The Committee’s recommendations

The Committee’s recommendations
  1. 158. In the light of its foregoing conclusions, the Committee invites the Governing Body to approve the following recommendations:
    • (a) as regards the allegations concerning Act No. 9635 on strengthening public finances, the Committee refers to the relevant recommendations and conclusions of the report of the ad hoc tripartite committee approved by the ILO Governing Body in June 2025 in relation to a complaint submitted under article 24 of the Constitution of the ILO, in which the Government was requested, in consultation with the relevant social partners, to review the existing normative framework, such that, taking due account of the specific characteristics of collective bargaining in the public sector, it guarantees a significant space for collective bargaining on working and employment conditions of public sector workers who are not engaged in the administration of the State, including with regard to remuneration;
    • (b) the Committee requests the Government to ensure that, in future, exceptional economic situations that may arise are dealt with within the framework of the public sector collective bargaining system;
    • (c) the Committee invites the Government, in consultation with the representative organizations of employers and workers, to evaluate and review the content of Act No. 9808 with a view to ensuring its full conformity with the principle of freedom of association, taking into account national conditions.

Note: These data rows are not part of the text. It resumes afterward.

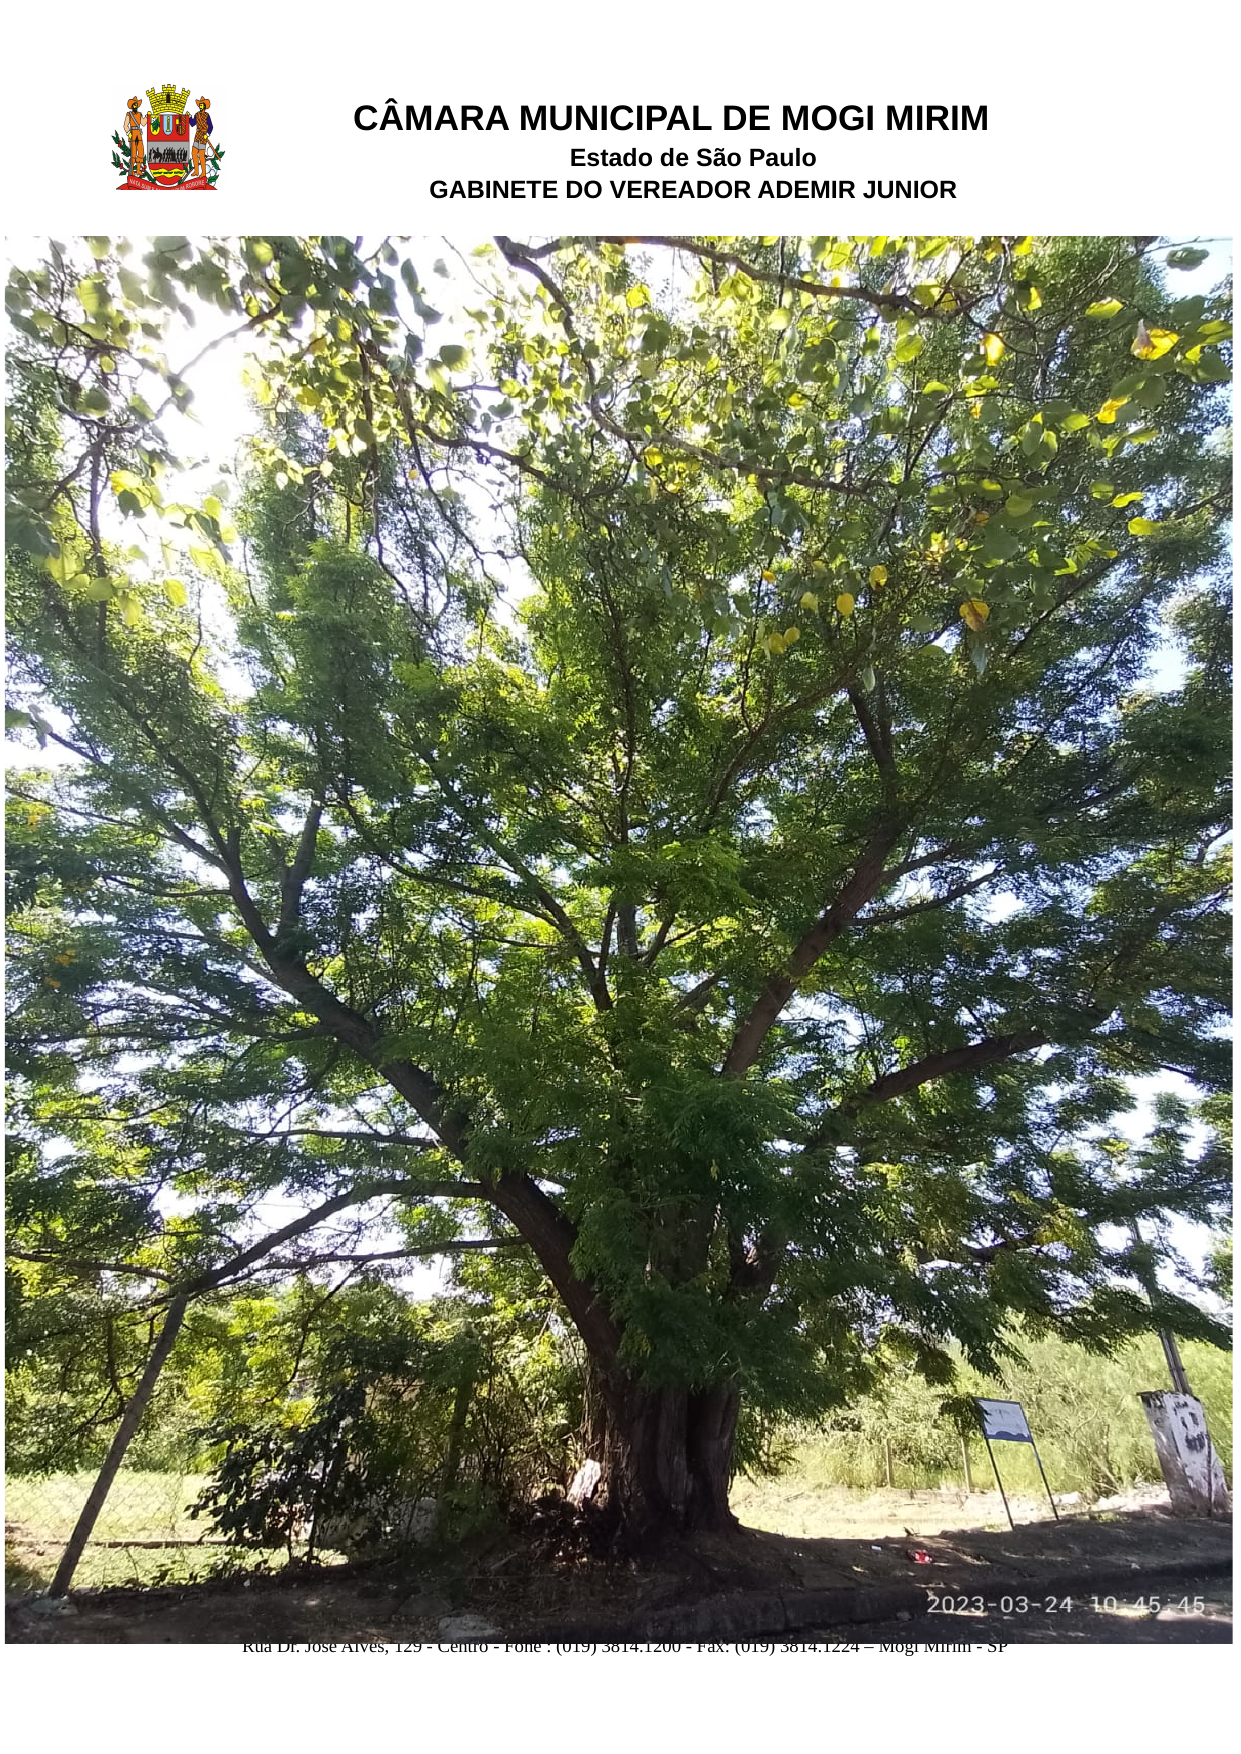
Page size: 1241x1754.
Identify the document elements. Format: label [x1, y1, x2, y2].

picture [4, 236, 1233, 1644]
picture [110, 84, 226, 190]
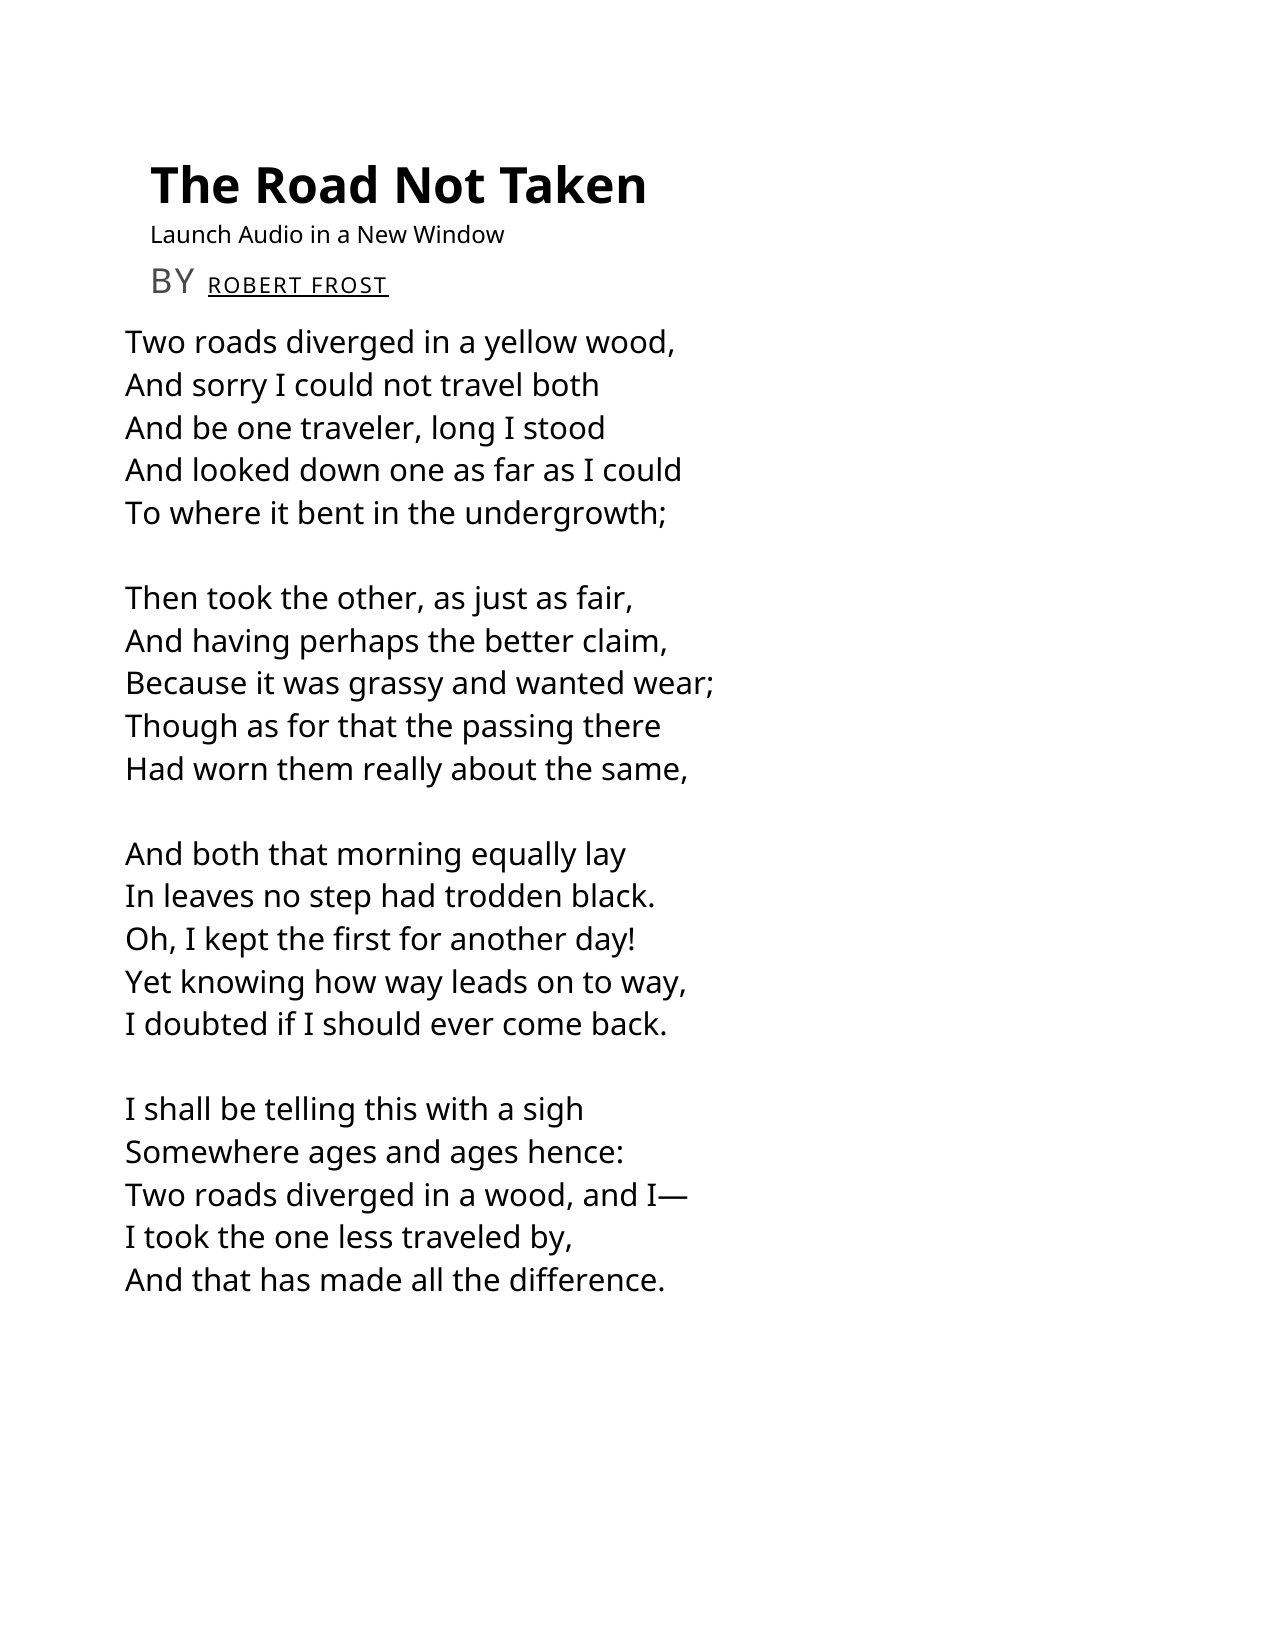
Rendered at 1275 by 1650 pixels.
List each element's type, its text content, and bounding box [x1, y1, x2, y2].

text I doubted if I should ever come back. [125, 1002, 1125, 1045]
text I shall be telling this with a sigh [125, 1087, 1125, 1130]
text Somewhere ages and ages hence: [125, 1130, 1125, 1173]
text Launch Audio in a New Window [150, 218, 1125, 251]
text And be one traveler, long I stood [125, 406, 1125, 448]
text Though as for that the passing there [125, 704, 1125, 747]
text Oh, I kept the first for another day! [125, 917, 1125, 959]
text I took the one less traveled by, [125, 1215, 1125, 1258]
text In leaves no step had trodden black. [125, 874, 1125, 917]
text And looked down one as far as I could [125, 448, 1125, 491]
text And having perhaps the better claim, [125, 619, 1125, 661]
text BY ROBERT FROST [150, 257, 1125, 304]
text Two roads diverged in a yellow wood, [125, 321, 1125, 363]
text Because it was grassy and wanted wear; [125, 661, 1125, 704]
text Then took the other, as just as fair, [125, 576, 1125, 619]
text And both that morning equally lay [125, 832, 1125, 874]
text Two roads diverged in a wood, and I— [125, 1173, 1125, 1215]
text Had worn them really about the same, [125, 747, 1125, 789]
text To where it bent in the undergrowth; [125, 491, 1125, 533]
text And sorry I could not travel both [125, 363, 1125, 406]
subtitle The Road Not Taken [150, 150, 1125, 218]
text And that has made all the difference. [125, 1258, 1125, 1300]
text Yet knowing how way leads on to way, [125, 959, 1125, 1002]
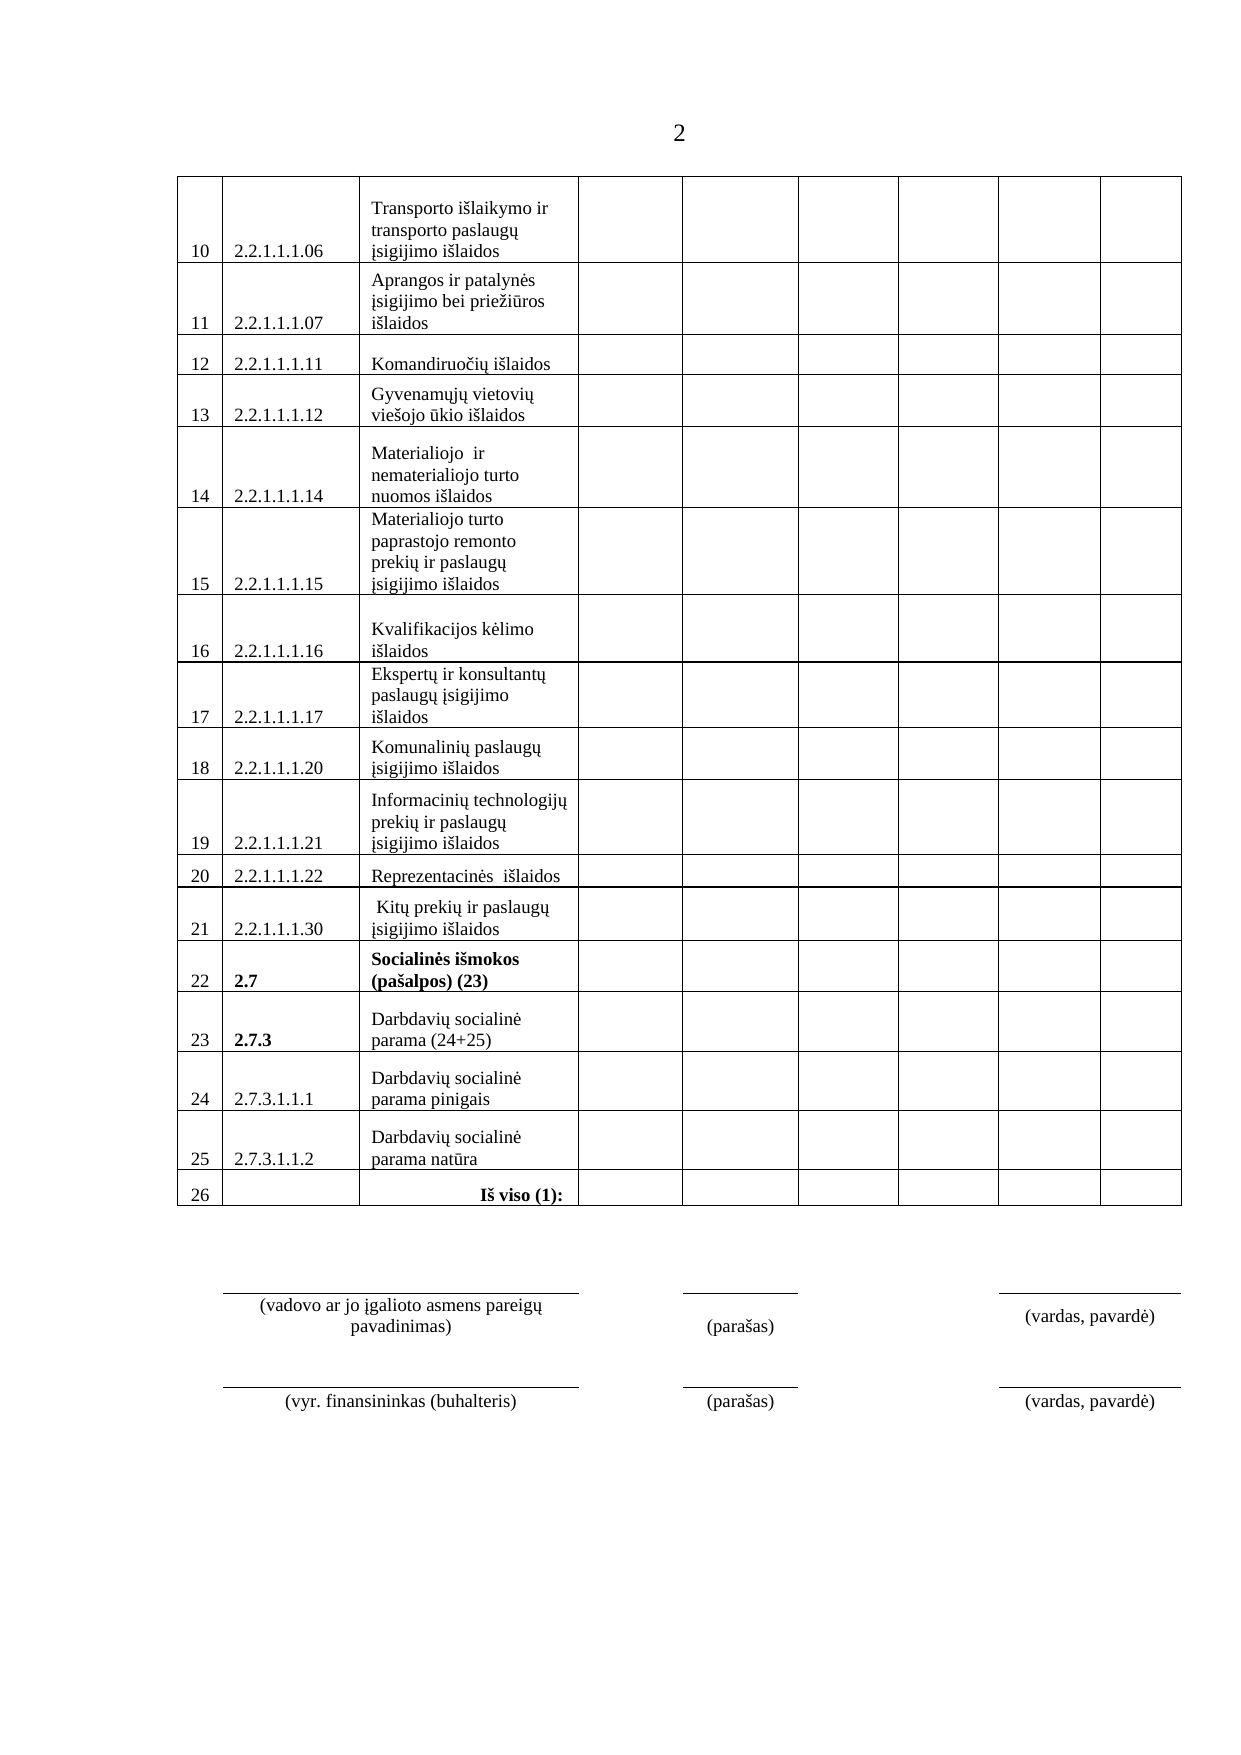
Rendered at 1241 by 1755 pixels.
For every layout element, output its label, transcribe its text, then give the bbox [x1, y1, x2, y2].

The Committee invites the Government to keep it informed of any relevant developments, including decisions adopted by the competent judicial authorities;
    • (d) the Committee requests the Government and the complainant organizations to report on the current status of the four leaders of the Oil, Chemical and Allied Industries Workers’ Union who were reportedly subject to a disciplinary process as a result of their participation in strike action in 2018; and
    • (e) the Committee invites the Government to seek technical assistance from the Office to facilitate social dialogue and thereby address the recommendations of this case.